Remix.run Logo
pimeys 6 hours ago

They are but from our evals for example GLM 5.2 (unquantized) performs as well as Opus but uses more tokens and takes more time.

I really wish this would change soon but they are not there yet.

klardotsh 4 hours ago | parent | next [-]

Using even double the total tokens and taking, what, 2-3x the time?, still seems worth it if prices are 5x+ cheaper (which OpenRouter [1] claims is the case).

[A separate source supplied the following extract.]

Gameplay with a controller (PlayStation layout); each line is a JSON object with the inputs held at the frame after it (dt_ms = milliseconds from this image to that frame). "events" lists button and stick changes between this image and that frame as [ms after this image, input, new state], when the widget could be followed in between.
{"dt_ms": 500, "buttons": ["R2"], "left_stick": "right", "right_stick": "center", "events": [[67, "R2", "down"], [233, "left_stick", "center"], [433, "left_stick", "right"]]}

On NeuralWatt for my personal projects at home (not affiliated, just a happy customer), I get so much more mileage out of GLM than I get out of Claude at work, specifically because it's priced as a hammer I can pound any nail-shaped-object with, not a delicacy I need to carefully budget-analyze to try to figure out if it's worth burning my monthly spend limits on this task.

https://openrouter.ai/compare/z-ai/glm-5.2/anthropic/claude-...

Den_VR 4 hours ago | parent | prev [-]

I thought true token use was being hidden by anthropic and openai both

vanviegen 4 hours ago | parent [-]

No, they do specify token counts, as they let you pay for them. They just don't tell you what these thinking tokens actually are.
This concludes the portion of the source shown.